This post is written by vintage FAT restoration specialist Nick Kazmaier from Commodore Cycles.
We are all familiar with the bikes made by Fat City Cycles. They are without a doubt some of the best designed and best built bikes known to exist. The new Yo Eddy and Slim Chance are no different, taking up where Fat City left off.
What we rarely see are the frames and forks Chris personally made prior to Fat City. That to me gets me excited about this restoration. When you peel away the layers of significance of this frame set you’ll find many layers. This frame was built for Michael Bruhn in the late 1970’s. He and his brother Martin raced on several clubs. At that time, clubs were where you found the fast riders rather than teams like we see today.

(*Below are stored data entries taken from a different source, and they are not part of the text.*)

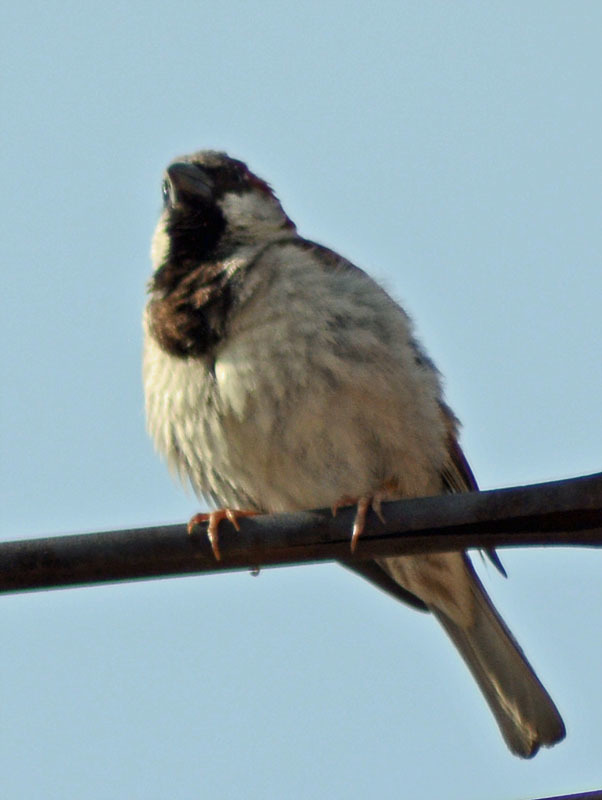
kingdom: Animalia
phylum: Chordata
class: Aves
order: Passeriformes
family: Passeridae
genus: Passer
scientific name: Passer domesticus
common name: House sparrow
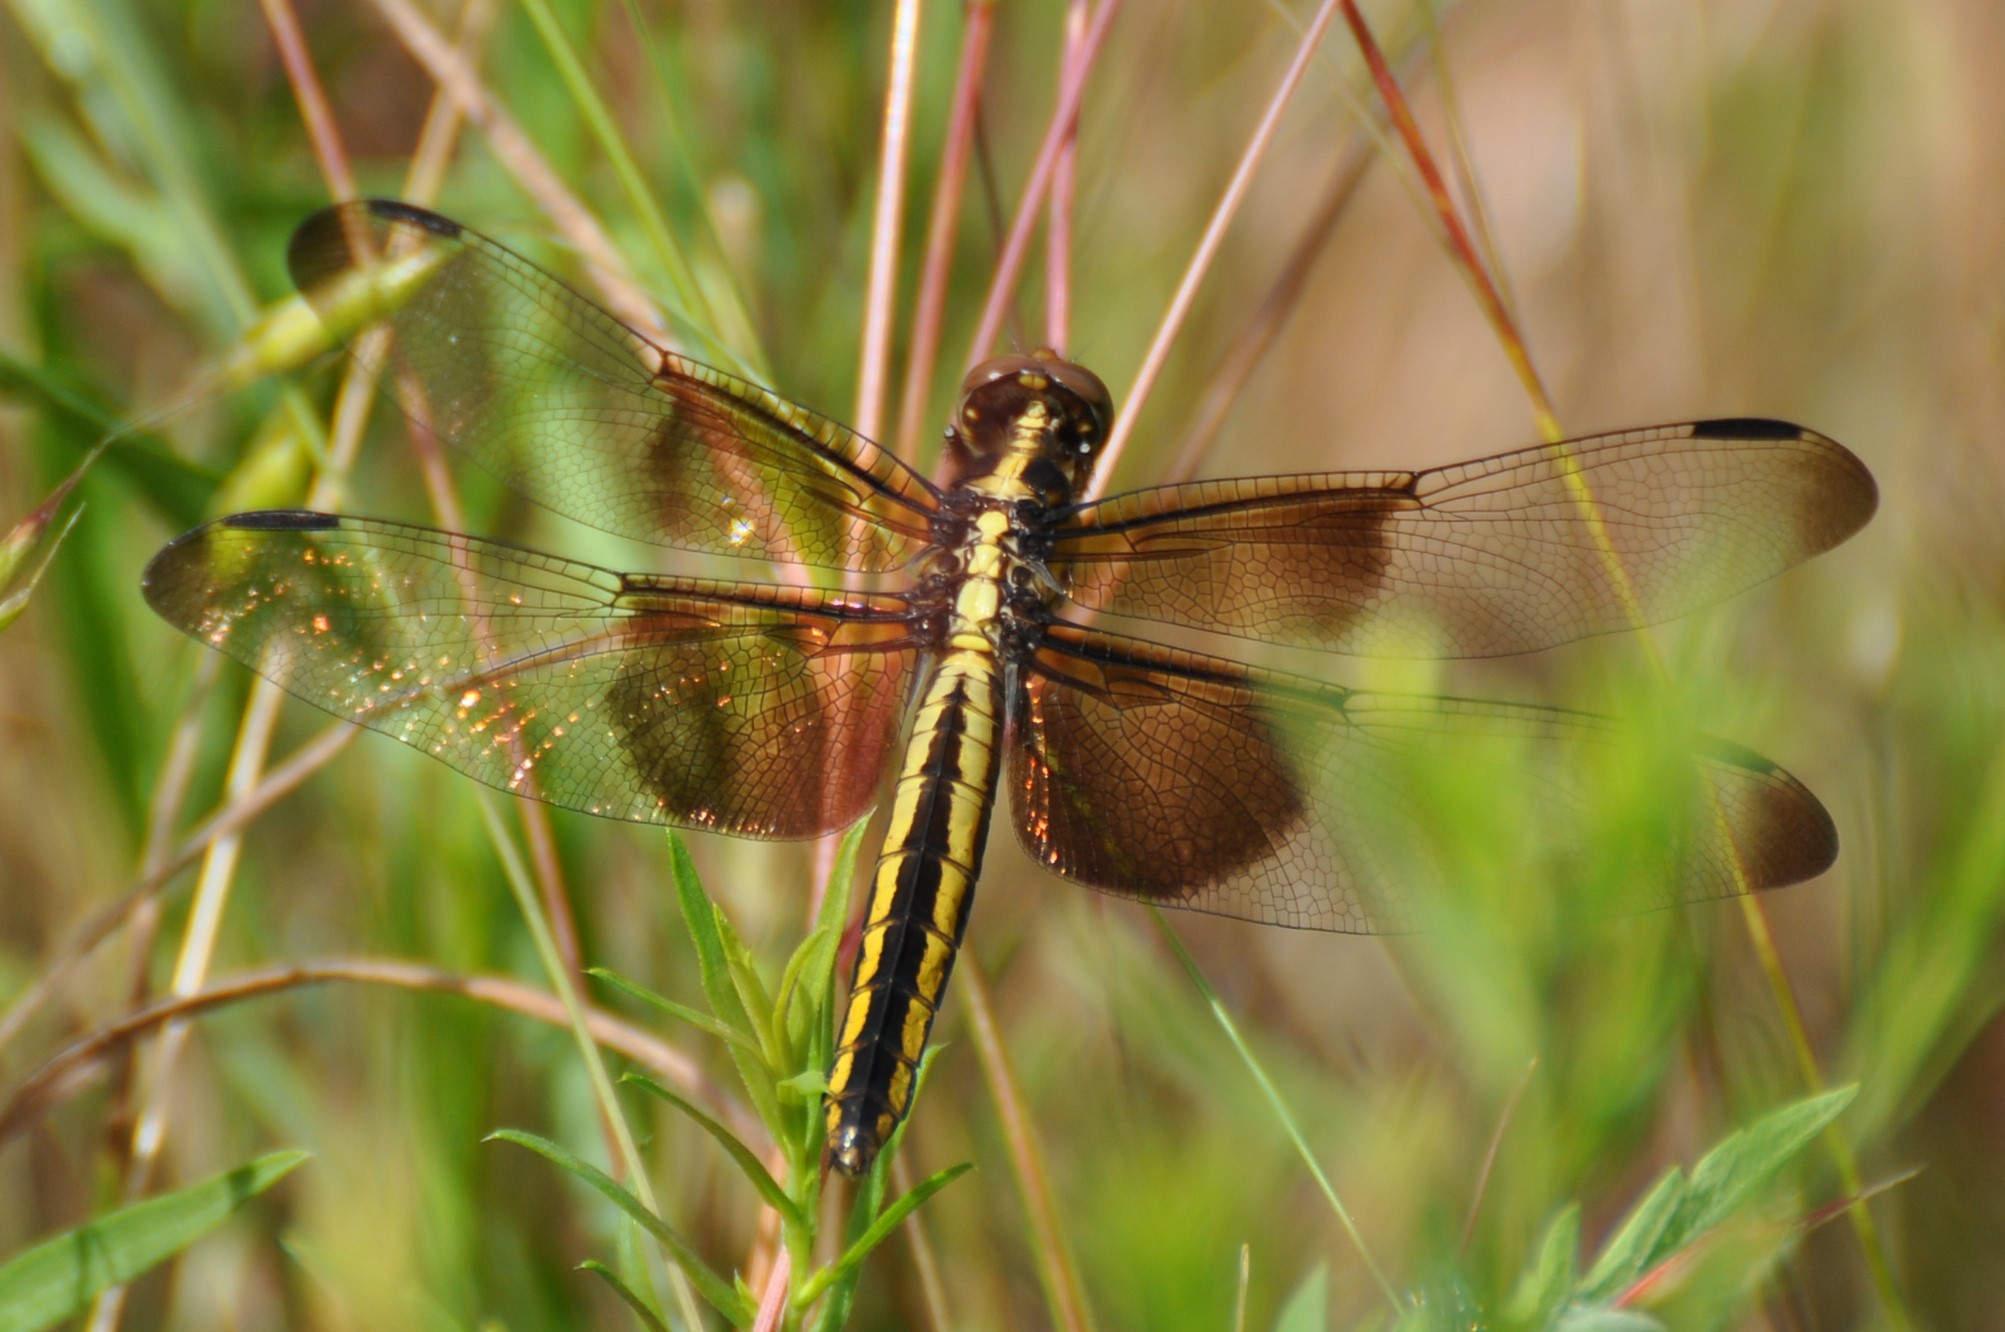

The iconic Connecticut Yankee Cycling club invited Michael and his brother Martin to join in 1977 (with racers like Esther Salmi, Lans Christensen and Richard Sachs). This bike has traveled the world racing in road cycling’s top tiered events alongside iconic bike brands of the day such as Colnago and Pinarello.
I‘m happy to be only the second owner of this bike after purchasing it from Mr. Bruhn. I will preserve the story to remain with the finished bike. This is a part of FAT history, -as well as Competitive Cycling History. Pure Americana.
Pictured here are the “before” pictures for a reference point. My intent is to preserve every ounce of original patina. Yes, the paint, scratches, dings and that unsightly dent in the top tube is staying. The frame is only original once. I do plan on removing the rust that has settled on the tubes. As much as I’d love to test my refinishing skills on this bike, the original paint is too significant. The build will consist of a Campagnolo Super Record group of components. I have not ironed out the other components yet. I hope to gain info on those parts in the future.